He was an untiring, left handed, worker who was known for making seemingly endless preliminary studies and trial compositions before he’d even think about a final painting in oils. His paintings manage to pull the spontaneous boldness of a master painter and a draughtsman’s considered intricacy at once.
Dean Cornwell (1892-1960), was born in Louisville, Kentucky. As a child he was entranced by his civil engineer father’s was a civil industrial drawings and grew up to become a prominent and in demand American illustrator and muralist.

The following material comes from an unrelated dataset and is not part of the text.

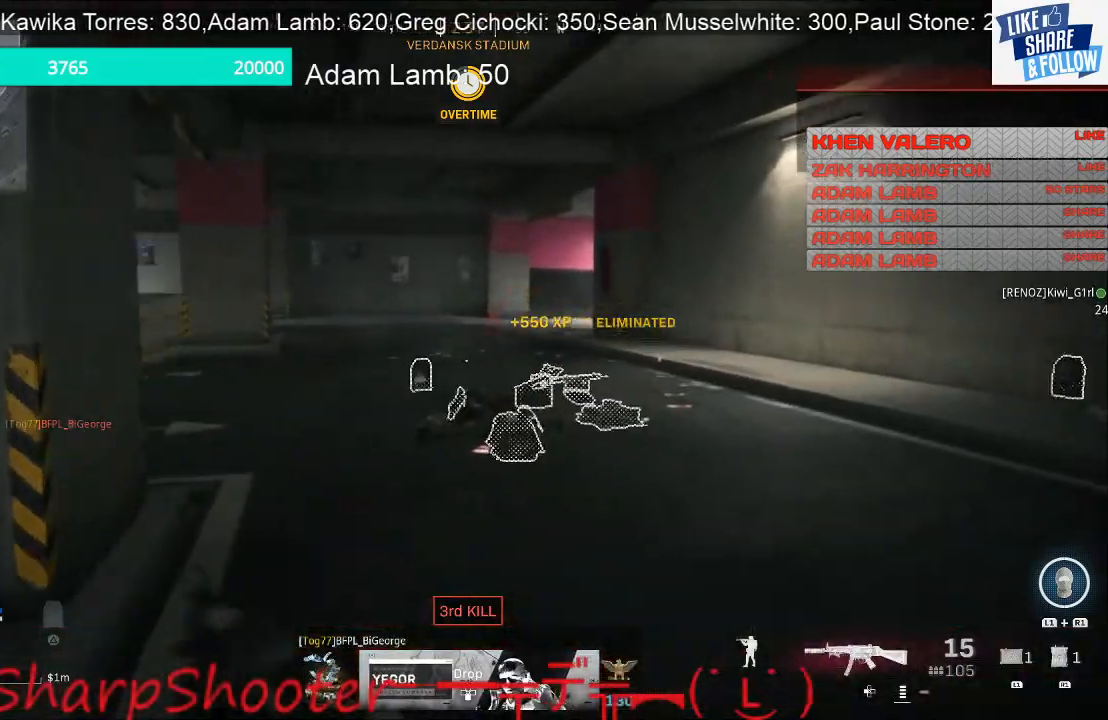
{"buttons": [], "left_stick": "up", "right_stick": "up", "events": [[333, "R3", "down"], [500, "R3", "up"], [500, "right_stick", "up"]]}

Throughout the first half of the 20th century, Dean Cornwell was one of the giants of American illustration. At the peak of his popularity he was nicknamed the “Dean of Illustrators”. It’s incredible to think that magazines once commissioned oil painters as illustrators but they did. Dean’s oil paintings/illustrations frequently featured in popular magazines and books as literary illustrations, advertisements, and posters promoting the war effort.
“The Garden Of Peril”, “The Stick-Up”, “The Desert Healer”, “Pursuit”, “City Of Temptation”, and what to make of, “‘Gad,’ Said Heseltine To Peril, ‘If The Doctor Can Only Keep Me Going Long Enough,’?
Like stills from movies we’ll never see, Cornwell’s images sit alone today, as random dramas, thrilling scenes with no context, their actors frozen mid act. These hugely enigmatic moments rendered in Cornwell’s singular evocative style are adrift now for eternity from the tales they were once a part of.